When foreclosure is imminent or proceedings have already been started by your lender, you may think that there are no options.  However, for many homeowners, a short sale is a very viable option.  Understanding the differences between short sales and foreclosures can help to make the time-consuming process worth the effort.

  1. How Credit Reports are Affected by Short Sales and Foreclosures.   Generally, a short sale is not reported negatively to the credit bureaus, but is reported as “paid in full” on your credit history.  If it is reported as negotiated, it may remain on your history for up to 18 months.   A foreclosure is a negative hit on your credit history that will remain there for at least ten years, and it is also a matter as public record.
  2. Immediate Affects on Credit Scores.  A foreclosure will generally reduce one’s credit score by a minimum of 250 points, with 300 points being quite common.  This can affect your credit scores for more than 36 months.  A short sale will be reported as negotiated or paid in full, and will usually only drop your score 50 points or so.  A short sale should only affect your credit score for about 12 to 18 months.
  3. How Future Mortgage Loans May Be Affected.  If you have been foreclosed on, you will have to include that when you fill out a standard mortgage loan application if it has been fewer than seven years since the foreclosure.  Standard applications do not require you to declare whether you have had a short sale.  If you are working with a mortgage backed by Fannie Mae, you must wait at least five years if you have been through a foreclosure and two years if you had a short sale.
  4. Differences Between Future Mortgage Loan Interest Rates.  When you have had your home foreclosed on by a lender, you may be able to get a loan as soon as two years after the incident, but it will be at a much higher interest rate than the current standard rate.  It could take up to seven years before you can get a mortgage at an acceptable rate.  When a homeowner has had a short sale, reasonable rates may be available from mortgage lenders within two years or less.  The guidelines set forth by Fannie Mae allow a homeowner who has had a short sale to apply for new mortgage loans without a waiting period if there are no late payments of 60 days or more and the payments were kept current.

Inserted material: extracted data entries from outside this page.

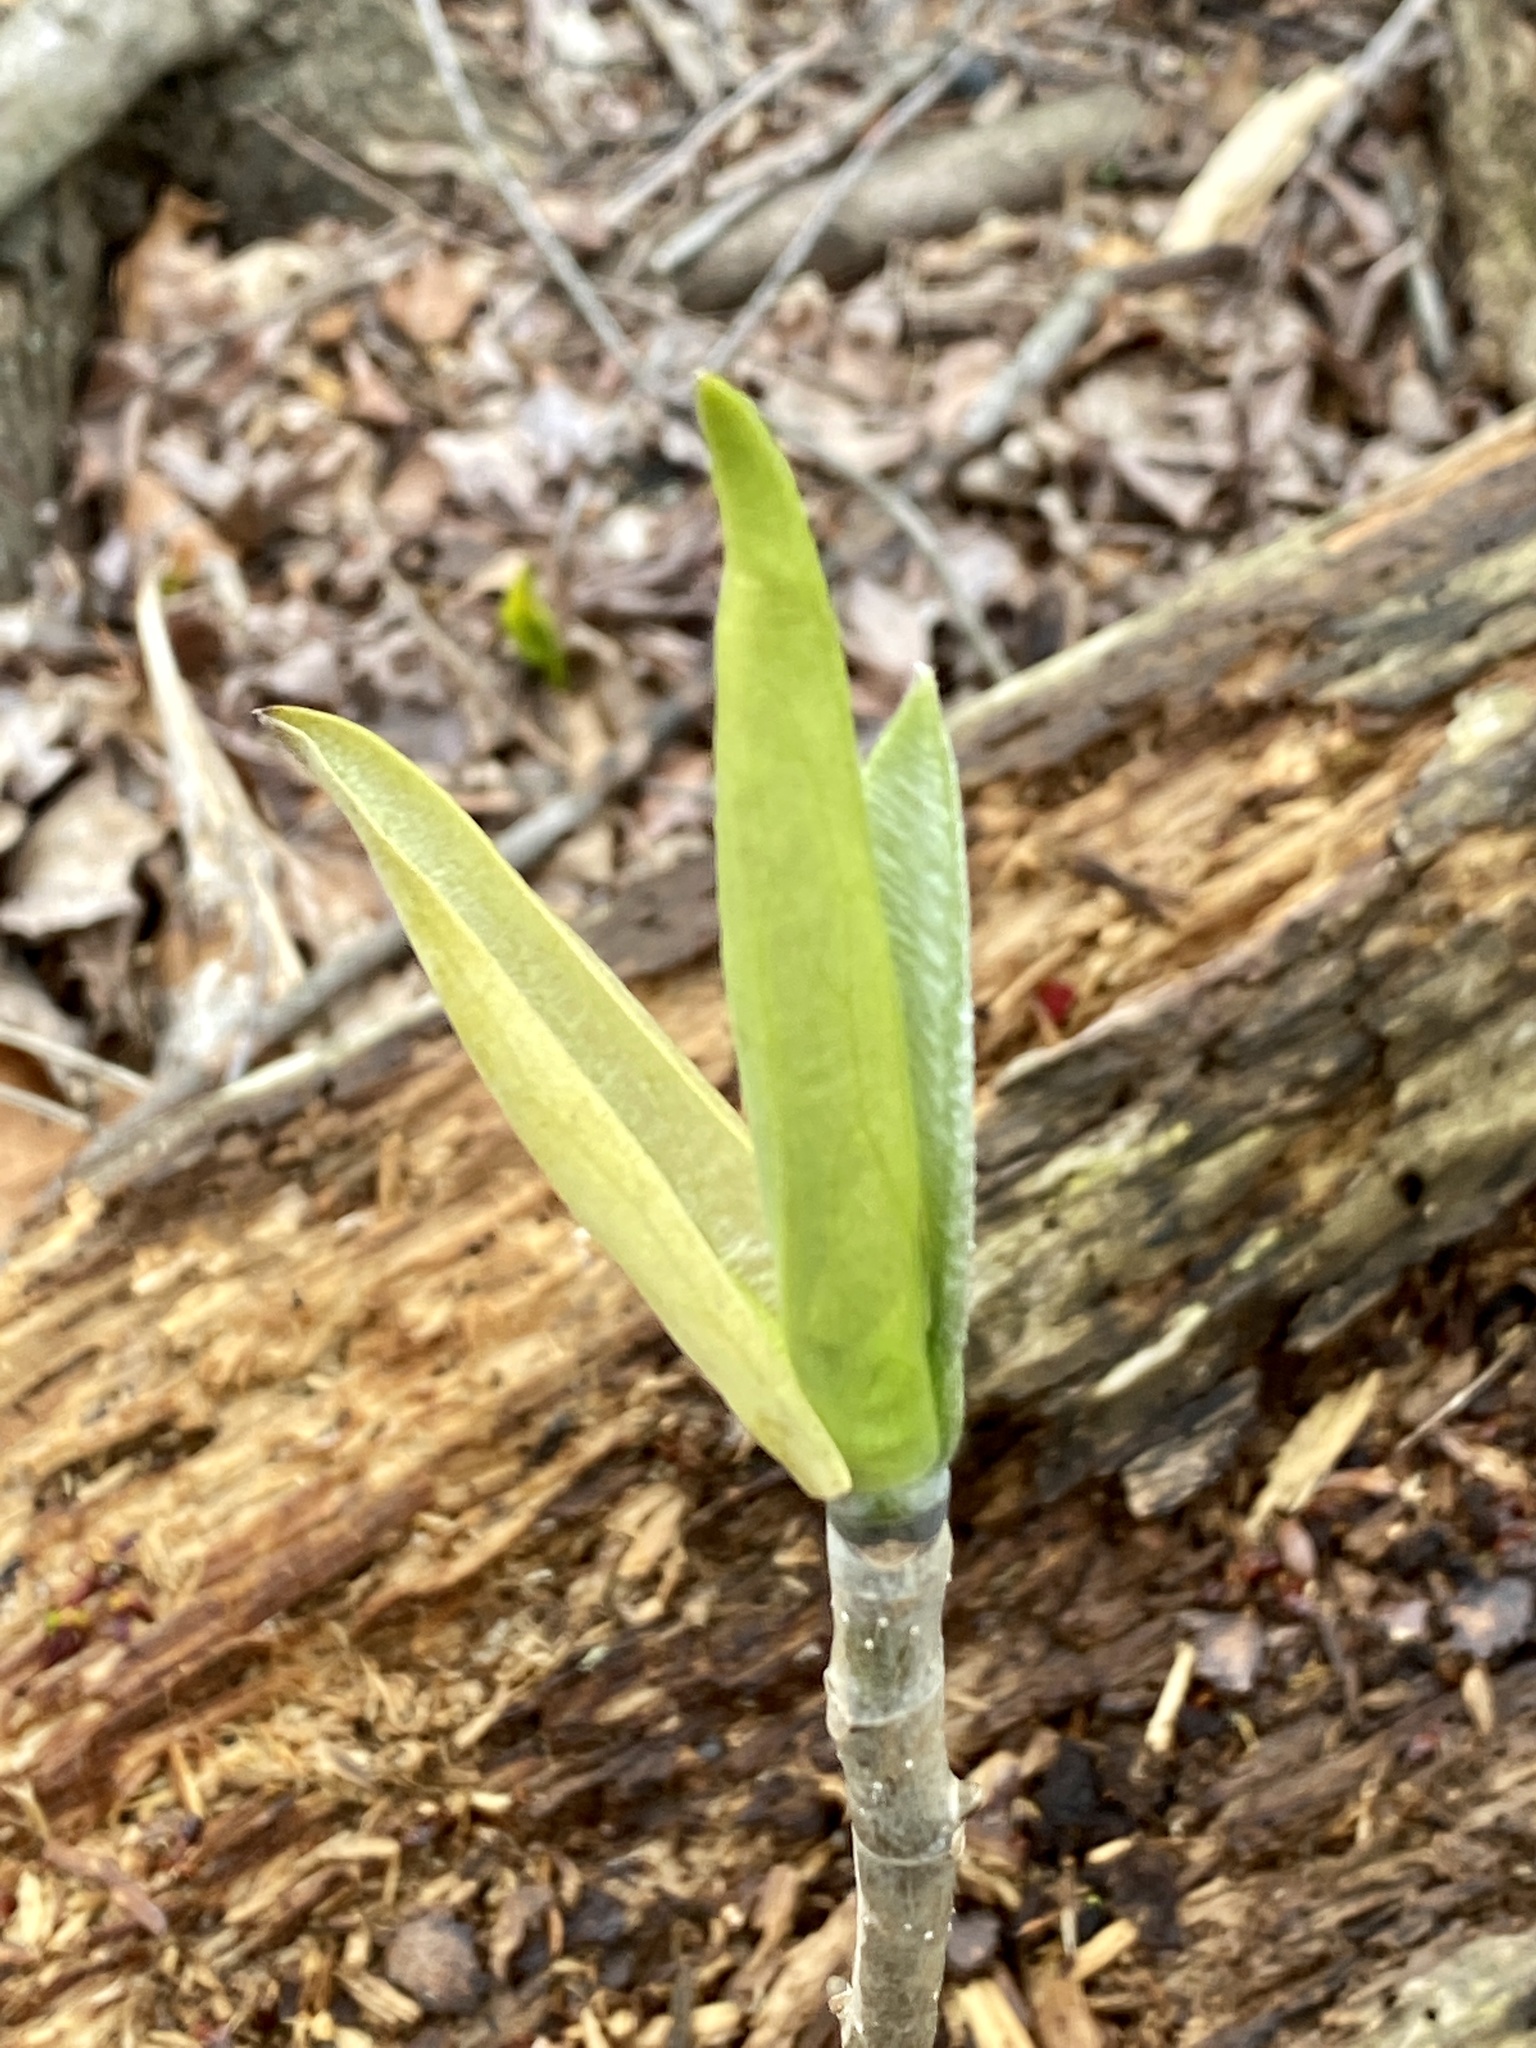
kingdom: Plantae
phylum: Tracheophyta
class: Magnoliopsida
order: Magnoliales
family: Magnoliaceae
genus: Magnolia
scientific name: Magnolia tripetala
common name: Umbrella magnolia
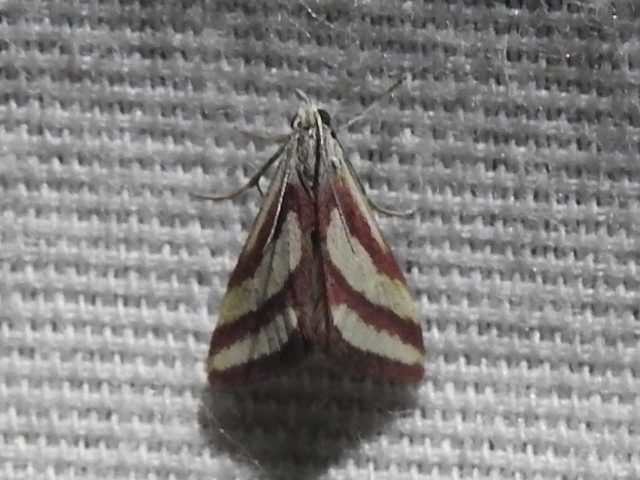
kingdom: Animalia
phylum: Arthropoda
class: Insecta
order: Lepidoptera
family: Crambidae
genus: Microtheoris
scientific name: Microtheoris vibicalis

  5. The Mortgage Lender Decides Whether they will Accept a Short Sale over a Foreclosure.  The decision to accept a short sale or to proceed with a foreclosure is ultimately up to the mortgage lender.  Even though in most cases a short sale is more beneficial to the homeowner because of the credit consequences, a lender is not required to agree to that option.  If a homeowner wants to do a short sale, he or she must convince the lender that the amount received from the short sale will be a fair market value and that it will cost the lender more to follow through with the foreclosure.  A borrower must also have evidence that they cannot pay the mortgage in any other way because of financial hardship.  If a lender believes that they will be better off financially by completing the foreclosure process, they are not likely to accept a short sale.
  6. The Lender’s Rights Regarding Deficiency Judgments.  When a foreclosure has happened, the lender can have a deficiency judgment filed and come after you to collect the difference between what you owed them and the amount the home was eventually sold for.  Because foreclosed homes must either be sold at auction or go through a Real Estate Owned (REO) sale, the amount received by the lender may not be very high, which means the deficiency judgment could be fairly high.  With a short sale, many lenders will waive their rights to pursue a deficiency.  If they do not waive the right, the amount they go after you for will usually be much less than with a foreclosure because the sales price will have been higher.
  7. Impact on Employment.  Because a short sale has little negative impact on your credit report, it should not affect your employment.  However, because many employers take credit reports into consideration when hiring, a foreclosure could possibly cost you future employment.